Greg Sparks clipped the figure eight loop into Brandon’s harness with a carabiner. A large bolt of lightning struck at this time (about a half an hour since the first shock). Greg Sparks was thrown to the ground and he saw Brandon Oldenkamp thrown out and down the cliff out of sight.
Conclusions: Lightning storms are common in the Teton Range in the summer. Although most storms occur in the afternoon or evening and follow a distinct progression, storms at other times of the day or night are not rare and are often missed by professional weather forecasters. All three parties in this incident made a decision to ignore obvious signs of an impending storm: dark clouds, rapidly increasing in size from a relatively clear morning sky. Seasoned Teton climbers have the knowledge and/or experience to rapidly move to less exposed terrain when the first signs of building clouds appear.

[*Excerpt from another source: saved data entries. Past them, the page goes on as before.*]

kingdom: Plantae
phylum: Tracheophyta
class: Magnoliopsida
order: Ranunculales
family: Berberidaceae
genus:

The Tyler and Kline parties both decided to wait out what they felt was going to be a rapidly passing disturbance. As the storm increased in intensity, they sought shelter from the snow, rain and wind by huddling near alcoves of rock. Their actions put them into areas much more likely to be subject to electrical currents from lightning, specifically near rock walls and overhangs. The Sparks party made an earlier decision to descend but was still caught by the storm. They also sought protection from the elements. They moved down into the Double Chimney area of the Owen Spalding route, making them much more likely to experience electrical shocks from lightning.
Why Brandon Oldenkamp's tie-in failed is difficult to confirm, but evidence points to an improper attachment to his harness. Hypothermia, cold hands, lack of experience and the intensity of the situation were all contributing factors. However, based on the physical evidence, it appears that Oldencamp’s gear loops were pulled on hard enough and quickly enough to break its attachment to the harness and strip off a piece of the tubing that it was laced through. A second possibility is that Brandon was tied into the figure of eight climbing rope loop on the gate side of the locking carabiner. The violence of his reaction to the electrical shock could have caused the rope to come out of the carabiner if it was not in the locked position.
It should be noted that this rescue began about one hour after the conclusion of the recovery of Jillian Drow, a rescue that began the night before. (Source, Jim Springer, Incident Commander)
Further analysis sent forward by Betsy Smith, who began her letter by pointing out that they felt the first strike “close to 10:30 a.m.” She goes on to say, “I believe strongly that there is a great deal to be learned from this incident. First and foremost that if we waited for rescue near the top of the Grand, we would have risked being benighted. We would have also had to sit out the storm that came later in the afternoon. If we were benighted, [I] would have lost [my] left arm from the elbow down and [my] right hand, according to the doctor. Walker would have chanced losing his foot. Kline would have been risking his life, considering the air in his chest should have collapsed a lung. It was due to Kline’s experience that he was able to build enough improvised anchors (with the gear that wasn’t melted) to lower himself, Walker, and Smith to the upper saddle.”
(Editor’s Note: This was the Jenny Lake Rangers’ largest rescue ever. Over the course of nine hours, seven people were flown from 13,200 feet and nine others were flown out from other locations. In all, 92 emergency workers became involved. The long narrative above should help the reader understand some of the decisions, intricacies, technical difficulties, and dedication required for such an operation.)